Complex trait prediction from multi-source data using machine learning methods
Approved Research ID: 80475
Approval date: February 22nd 2022
Can we predict a participant's height based on their genetics? Their environmental conditions? Or some combination of those things? Does their health status/history help or exacerbate these factors?
These are the questions we try to answer in our proposed three year project. Height is a so-called complex trait, which are traits that cannot be explained by simple genetic inheritance rules, and cannot be easily predicted. They are influenced by multiple factors such as genotypic data and environmental conditions. For example, a person's height is influenced by the height of their parents (genotypic data), but also by other factors such as their diet (environmental conditions). Understanding a participants health status/history can further help explain a complex trait like height.
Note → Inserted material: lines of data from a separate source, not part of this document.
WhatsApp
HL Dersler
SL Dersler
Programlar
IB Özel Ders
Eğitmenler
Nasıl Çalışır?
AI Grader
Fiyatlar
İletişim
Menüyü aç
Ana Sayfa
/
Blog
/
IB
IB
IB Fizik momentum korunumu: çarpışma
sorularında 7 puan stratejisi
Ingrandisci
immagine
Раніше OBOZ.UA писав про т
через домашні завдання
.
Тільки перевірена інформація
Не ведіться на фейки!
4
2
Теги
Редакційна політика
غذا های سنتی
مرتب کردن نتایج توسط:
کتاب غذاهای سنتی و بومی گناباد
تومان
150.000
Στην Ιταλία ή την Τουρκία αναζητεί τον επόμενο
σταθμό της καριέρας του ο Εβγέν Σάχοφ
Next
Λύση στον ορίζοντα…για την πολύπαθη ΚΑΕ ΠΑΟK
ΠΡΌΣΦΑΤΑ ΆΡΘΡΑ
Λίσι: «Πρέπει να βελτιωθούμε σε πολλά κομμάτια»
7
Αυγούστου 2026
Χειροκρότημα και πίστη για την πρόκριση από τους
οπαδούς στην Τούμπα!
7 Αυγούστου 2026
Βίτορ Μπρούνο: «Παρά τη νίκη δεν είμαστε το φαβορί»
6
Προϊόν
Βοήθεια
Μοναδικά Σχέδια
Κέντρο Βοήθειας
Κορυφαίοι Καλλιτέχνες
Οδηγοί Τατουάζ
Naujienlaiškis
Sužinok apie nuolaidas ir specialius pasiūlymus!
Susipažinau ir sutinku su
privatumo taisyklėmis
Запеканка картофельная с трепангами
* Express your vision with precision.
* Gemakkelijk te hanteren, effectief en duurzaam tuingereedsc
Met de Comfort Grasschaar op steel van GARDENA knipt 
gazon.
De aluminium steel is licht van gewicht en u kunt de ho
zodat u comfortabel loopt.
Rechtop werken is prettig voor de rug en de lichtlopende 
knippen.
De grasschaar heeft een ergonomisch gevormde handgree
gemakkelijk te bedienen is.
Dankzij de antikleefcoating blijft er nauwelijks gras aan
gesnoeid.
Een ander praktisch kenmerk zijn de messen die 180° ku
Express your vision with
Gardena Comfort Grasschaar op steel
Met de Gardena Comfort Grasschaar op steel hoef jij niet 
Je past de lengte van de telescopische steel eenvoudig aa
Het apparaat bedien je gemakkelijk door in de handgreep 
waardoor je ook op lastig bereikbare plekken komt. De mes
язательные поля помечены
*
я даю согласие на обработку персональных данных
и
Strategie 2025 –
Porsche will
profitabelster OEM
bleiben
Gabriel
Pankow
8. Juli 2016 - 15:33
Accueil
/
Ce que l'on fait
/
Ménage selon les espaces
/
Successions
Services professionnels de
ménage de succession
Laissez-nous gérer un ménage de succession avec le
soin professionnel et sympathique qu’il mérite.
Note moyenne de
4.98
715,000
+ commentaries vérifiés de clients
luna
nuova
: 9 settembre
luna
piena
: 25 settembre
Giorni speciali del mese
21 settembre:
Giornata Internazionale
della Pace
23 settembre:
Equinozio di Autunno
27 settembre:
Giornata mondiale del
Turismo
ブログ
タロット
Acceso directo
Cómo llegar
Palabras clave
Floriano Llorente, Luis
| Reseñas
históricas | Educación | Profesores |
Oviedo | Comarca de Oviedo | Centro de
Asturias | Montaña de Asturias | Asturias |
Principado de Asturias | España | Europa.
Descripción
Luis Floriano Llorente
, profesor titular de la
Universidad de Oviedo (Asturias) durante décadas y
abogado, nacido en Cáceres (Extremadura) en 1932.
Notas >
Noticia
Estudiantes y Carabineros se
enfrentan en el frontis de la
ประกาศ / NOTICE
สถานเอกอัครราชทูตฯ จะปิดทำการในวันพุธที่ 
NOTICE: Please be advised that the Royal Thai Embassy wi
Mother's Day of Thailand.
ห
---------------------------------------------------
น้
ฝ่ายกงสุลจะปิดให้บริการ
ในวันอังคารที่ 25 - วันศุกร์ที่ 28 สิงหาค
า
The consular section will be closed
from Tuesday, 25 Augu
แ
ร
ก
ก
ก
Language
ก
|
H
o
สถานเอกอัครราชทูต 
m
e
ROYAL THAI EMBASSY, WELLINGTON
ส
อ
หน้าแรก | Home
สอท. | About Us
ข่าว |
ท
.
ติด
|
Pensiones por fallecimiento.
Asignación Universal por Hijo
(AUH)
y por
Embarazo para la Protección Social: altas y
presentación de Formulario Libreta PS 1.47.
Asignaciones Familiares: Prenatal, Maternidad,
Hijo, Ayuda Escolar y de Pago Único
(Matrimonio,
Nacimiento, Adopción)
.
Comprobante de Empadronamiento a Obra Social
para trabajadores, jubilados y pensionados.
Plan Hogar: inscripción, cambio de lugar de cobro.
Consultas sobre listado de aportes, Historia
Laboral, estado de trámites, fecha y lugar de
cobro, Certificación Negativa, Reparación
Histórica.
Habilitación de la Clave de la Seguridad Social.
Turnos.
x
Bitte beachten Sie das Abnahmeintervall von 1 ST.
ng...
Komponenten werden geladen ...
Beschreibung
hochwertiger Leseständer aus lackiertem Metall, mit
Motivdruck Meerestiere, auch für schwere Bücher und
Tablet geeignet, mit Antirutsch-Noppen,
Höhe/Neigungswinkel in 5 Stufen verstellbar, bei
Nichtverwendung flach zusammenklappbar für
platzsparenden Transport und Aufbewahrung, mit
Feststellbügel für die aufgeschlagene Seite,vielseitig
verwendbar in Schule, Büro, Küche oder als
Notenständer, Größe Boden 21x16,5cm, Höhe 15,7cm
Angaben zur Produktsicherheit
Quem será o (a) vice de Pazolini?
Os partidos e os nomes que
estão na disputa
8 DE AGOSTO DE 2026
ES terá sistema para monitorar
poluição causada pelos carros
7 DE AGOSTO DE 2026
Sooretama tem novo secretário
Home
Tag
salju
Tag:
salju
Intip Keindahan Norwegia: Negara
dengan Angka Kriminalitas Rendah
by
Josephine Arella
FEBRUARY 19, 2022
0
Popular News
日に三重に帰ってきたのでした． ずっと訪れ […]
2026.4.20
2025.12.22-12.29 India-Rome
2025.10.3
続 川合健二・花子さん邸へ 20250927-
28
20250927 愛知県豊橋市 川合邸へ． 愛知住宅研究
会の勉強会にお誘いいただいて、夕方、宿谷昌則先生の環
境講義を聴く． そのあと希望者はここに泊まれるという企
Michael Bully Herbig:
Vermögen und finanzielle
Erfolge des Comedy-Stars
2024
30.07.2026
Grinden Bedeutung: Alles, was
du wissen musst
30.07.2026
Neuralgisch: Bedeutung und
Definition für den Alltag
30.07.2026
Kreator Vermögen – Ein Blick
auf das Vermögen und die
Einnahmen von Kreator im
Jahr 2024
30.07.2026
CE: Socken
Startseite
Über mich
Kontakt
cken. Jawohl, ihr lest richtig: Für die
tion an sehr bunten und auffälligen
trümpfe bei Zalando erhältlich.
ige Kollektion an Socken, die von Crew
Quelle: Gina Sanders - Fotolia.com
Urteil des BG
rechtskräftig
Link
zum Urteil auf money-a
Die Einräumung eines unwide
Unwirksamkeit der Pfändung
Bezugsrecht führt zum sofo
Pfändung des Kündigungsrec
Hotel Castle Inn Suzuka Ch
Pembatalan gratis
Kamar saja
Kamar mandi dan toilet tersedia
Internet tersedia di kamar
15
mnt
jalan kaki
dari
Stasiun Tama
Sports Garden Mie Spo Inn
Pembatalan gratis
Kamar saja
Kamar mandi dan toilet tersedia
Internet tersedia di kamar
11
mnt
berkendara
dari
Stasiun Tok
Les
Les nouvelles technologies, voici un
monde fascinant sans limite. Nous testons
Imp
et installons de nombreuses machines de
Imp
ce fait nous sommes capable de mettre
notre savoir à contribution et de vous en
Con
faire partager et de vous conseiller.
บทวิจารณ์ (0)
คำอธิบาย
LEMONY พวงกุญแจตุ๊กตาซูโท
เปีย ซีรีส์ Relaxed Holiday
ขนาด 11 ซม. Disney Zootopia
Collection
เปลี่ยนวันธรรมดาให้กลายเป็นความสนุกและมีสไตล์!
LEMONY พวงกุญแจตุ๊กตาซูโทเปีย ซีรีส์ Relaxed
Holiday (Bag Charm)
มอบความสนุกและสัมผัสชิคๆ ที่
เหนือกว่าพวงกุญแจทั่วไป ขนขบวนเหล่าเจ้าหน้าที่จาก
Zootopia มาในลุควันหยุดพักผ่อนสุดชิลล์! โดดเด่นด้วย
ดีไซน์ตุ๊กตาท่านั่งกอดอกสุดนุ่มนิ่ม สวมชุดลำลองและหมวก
Each of these factors provides a different, incomplete view of a patient. However, the degree to which each of those factors, and combinations of these factors, affect a complex trait like height is still an open question in the scientific and medical community.
As health data becomes increasingly more comprehensive, machine learning can be used to investigate the relationship between these data types and complex traits, by identifying patterns that are predictive of a complex trait of interest in large amounts of data. Our goal is to develop and use a machine learning algorithm that can incorporate these different snapshots of a participant, and determine which phenotypes they influence most.
Identifying the factors driving a particular complex trait is relevant for public health because it can inform the design making and recommendations of practitioners in the medical field, and specifically indicate which levers should be pulled to change a health outcome. Identifying complex traits that are affected mostly by genetics could indicate that early screening may be critical so that treatment begins at onset; on the other hand, if particular environmental factors have the greatest effect on another phenotype, this indicates that public health preventive interventions could be impactful. The common thread underlying each of these scenarios is actively understanding how these different factors play a role in a participant's health.
The UK Biobank is an ideal partner for us in this research, with its vast troves of genotypic, health status and environmental data. We will predict complex traits by extracting meaningful patterns from these data sources using machine learning. In doing so, we will unlock a critical component in our progress towards personalized medicine.